** Text block **
/---

Ask HN: What are A-player or 10x Dev attributes? - sharemywin
What are the best attributes to hire someone technical? Also, from what perspective: are you a lead, developer, or something else?
======
PaulHoule
I think A-player managers quit looking for 10x devs like all the B-player and
C-players do, but instead they build procedures and systems that get 10x
performance out of teams.

My advice for those who want to be 10x devs is that you have to rigorously
purge bullshit from your job. If you spend 1/4 of your time in useless
meetings and the project is going in circles, you are going to get nowhere no
matter how smart you are unless you can break managment of it's stupor or move
to another job.

------
CuriouslyC
I think there are multiple different type of A player developers:

There are "researcher" developers that given a tough problem can come up with
an excellent solution. If you gave the same problem to someone less competent,
you would get a hack with lots of problems, or possibly no solution at all.

There are also "coder" developers that given a well fleshed out specification,
can crank out code at break-neck speed.

You can tell research developers in interviews by proposing large-scale
problems and asking them how they'd approach finding solutions. Do they get
excited, or freeze up? Big tell.

\---

** Task requirements **
(1) Please rewrite the passage of the Ask HN thread on 10x developers that begins at the words "My advice for" and stops after "solution at all.", putting "calls" in place of "meetings".
(2) In the Ask HN thread on 10x developers, what can "coder" developers do when given a well fleshed out specification?
(3) Carry the Ask HN thread on 10x developers on past its final line.

** Exercise data **
/---

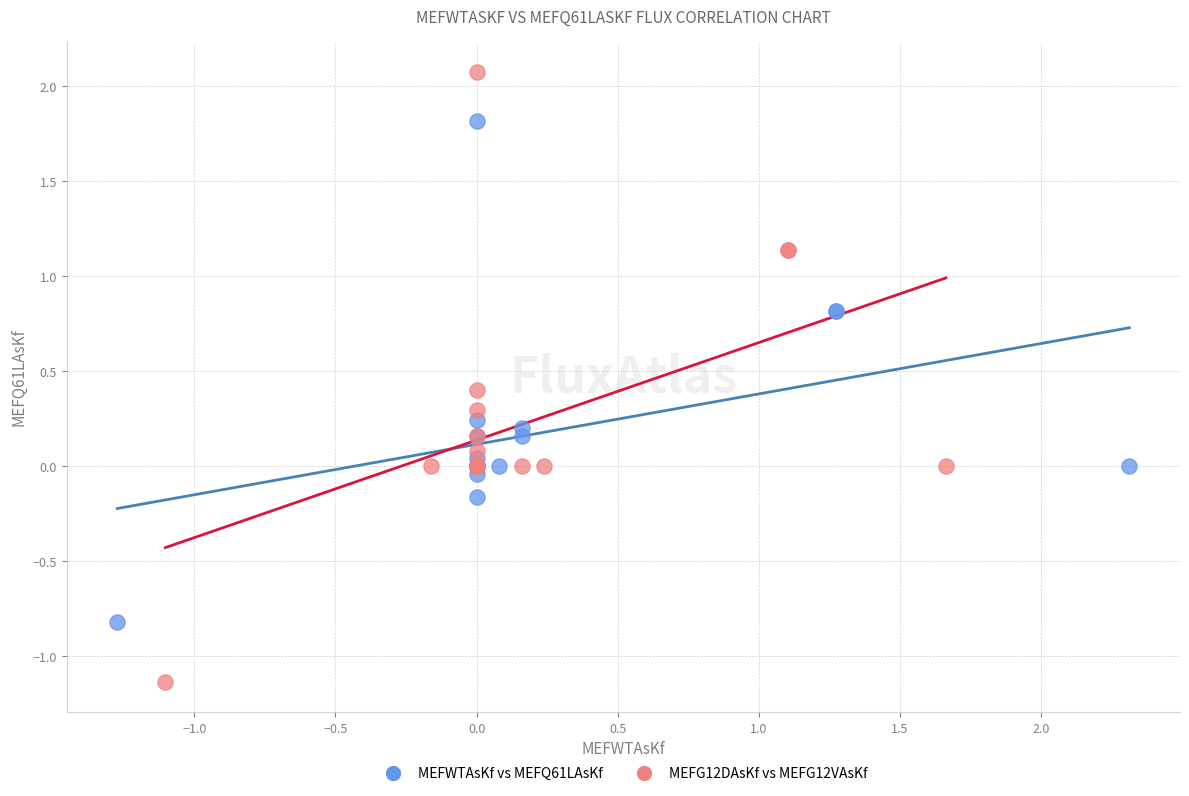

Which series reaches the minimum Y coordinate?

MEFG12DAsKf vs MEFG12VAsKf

\---
/---

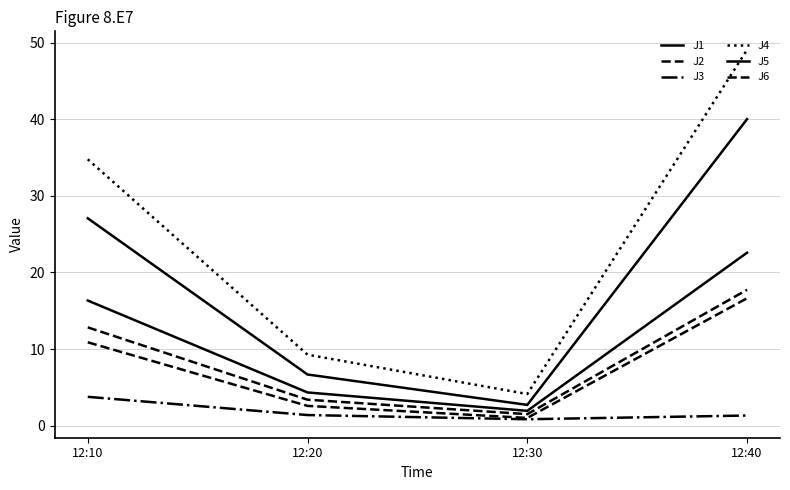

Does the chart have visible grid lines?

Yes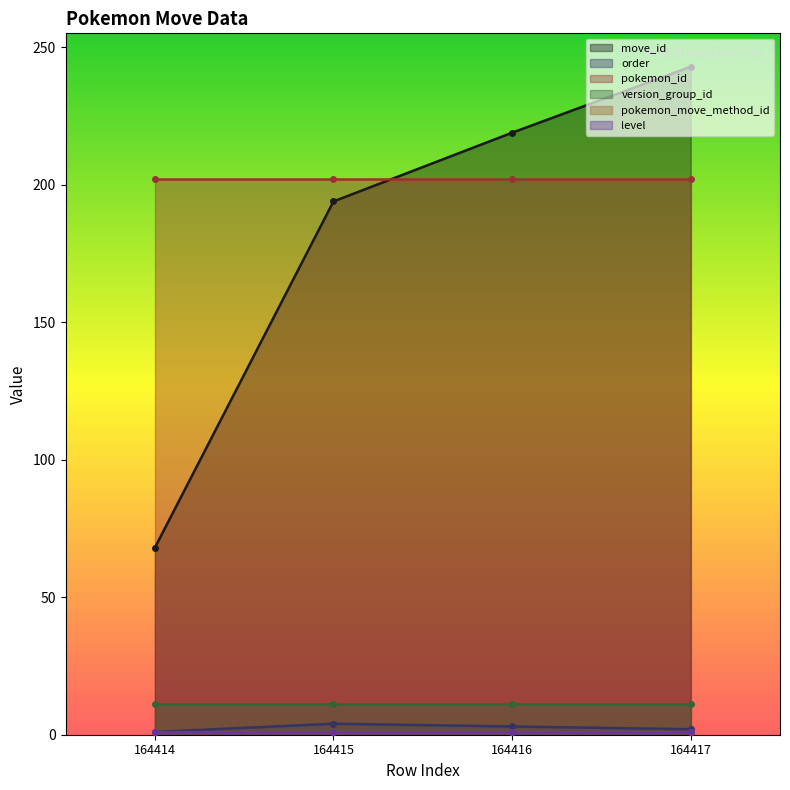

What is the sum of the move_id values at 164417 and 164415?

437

\---
/---

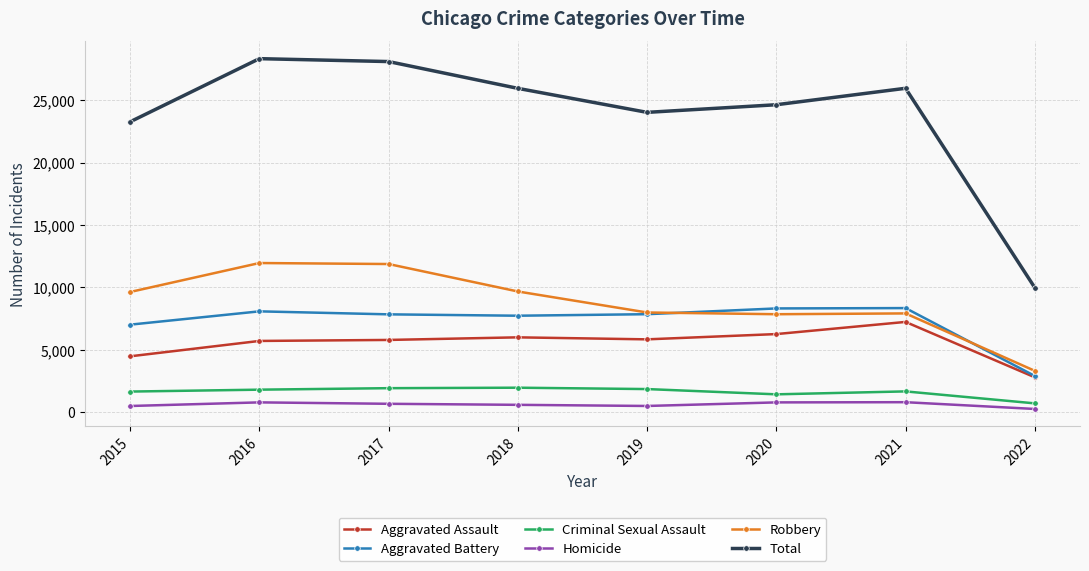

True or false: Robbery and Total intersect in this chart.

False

\---

** Outputs for the tasks **
(1)
My advice for those who want to be 10x devs is that you have to rigorously
purge bullshit from your job. If you spend 1/4 of your time in useless
calls and the project is going in circles, you are going to get nowhere no
matter how smart you are unless you can break managment of it's stupor or move
to another job.

------
CuriouslyC
I think there are multiple different type of A player developers:

There are "researcher" developers that given a tough problem can come up with
an excellent solution. If you gave the same problem to someone less competent,
you would get a hack with lots of problems, or possibly no solution at all.

(2) They can crank out code at break-neck speed.

(3)
To get coder developers, open source project activity is probably the best
indicator. If someone is part of several open source project teams and has
active forks and a commit history, that is a good indicator.

Once you have people like this, when managing them, you need to make sure that
you assign tasks based on their strength. Coders are great as project
maintainers, researchers will probably find a new job if you put them in a
maintainer role. Likewise, coders aren't going to be happy if you don't have
well fleshed out requirements/spec for them to chew on, while researchers view
that as a license to let their creativity run wild.

------
sharemywin
toptal does 100 million and I was wondering, how did a kid just out of college
figure out the magic formula? or did they?

sounds like a sweat shop:
[https://news.ycombinator.com/item?id=10107448](https://news.ycombinator.com/item?id=10107448)